Goal of the exercise →
Copy out, from the data below, each line in which the word "contrast" occurs.

Dataset excerpts
########################################
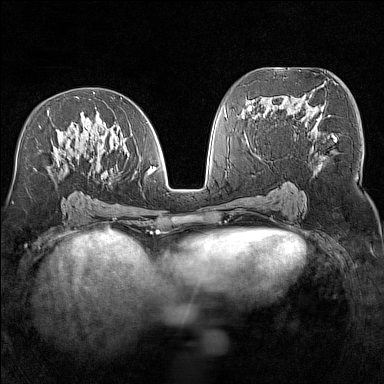
Breast MRI (dynamic contrast-enhanced), one axial slice; slice 76 of 160 in the series (ordered by position); dynamic contrast-enhanced series, time point 2 of 7 at this slice position (early post-contrast); 1.5 T; TE 1.8 ms, TR 5 ms; 1 mm slice thickness; 384 × 384 image matrix, field of view 300 × 300 mm. Female patient.
Outlined on this slice (semi-automatically segmented with operator editing):
- enhancing-tissue mask used for the functional tumour volume (all voxels passing the contrast-enhancement thresholds inside the analysis volume; usually the tumour): bounding box <40,97,156,175> (left, top, right, bottom; pixels)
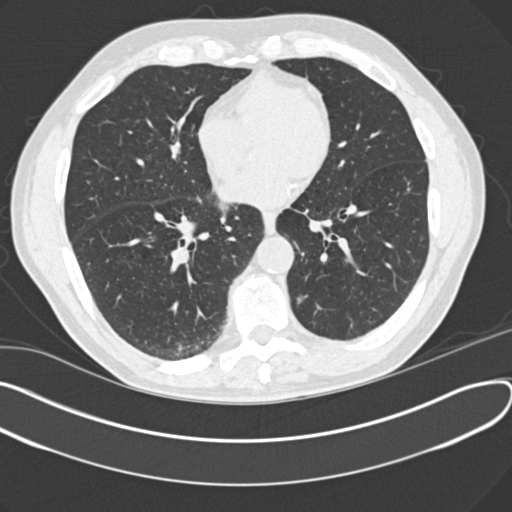
Low-dose screening chest CT, one axial slice. Slice 69 of 166 in the series (ordered by position). Reconstruction kernel B30f. Lung window (W 1500 / L -600 HU). 512 × 512 image matrix.
Annotated regions visible in this slice (expert manual segmentation):
- lesion 1 (tumor, lower lobe of left lung): bounding box (x1, y1, x2, y2) in pixels: (296, 293, 308, 306)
########################################
Result for this task →
Breast MRI (dynamic contrast-enhanced), one axial slice; slice 76 of 160 in the series (ordered by position); dynamic contrast-enhanced series, time point 2 of 7 at this slice position (early post-contrast); 1.5 T; TE 1.8 ms, TR 5 ms; 1 mm slice thickness; 384 × 384 image matrix, field of view 300 × 300 mm. Female patient.
- enhancing-tissue mask used for the functional tumour volume (all voxels passing the contrast-enhancement thresholds inside the analysis volume; usually the tumour): bounding box <40,97,156,175> (left, top, right, bottom; pixels)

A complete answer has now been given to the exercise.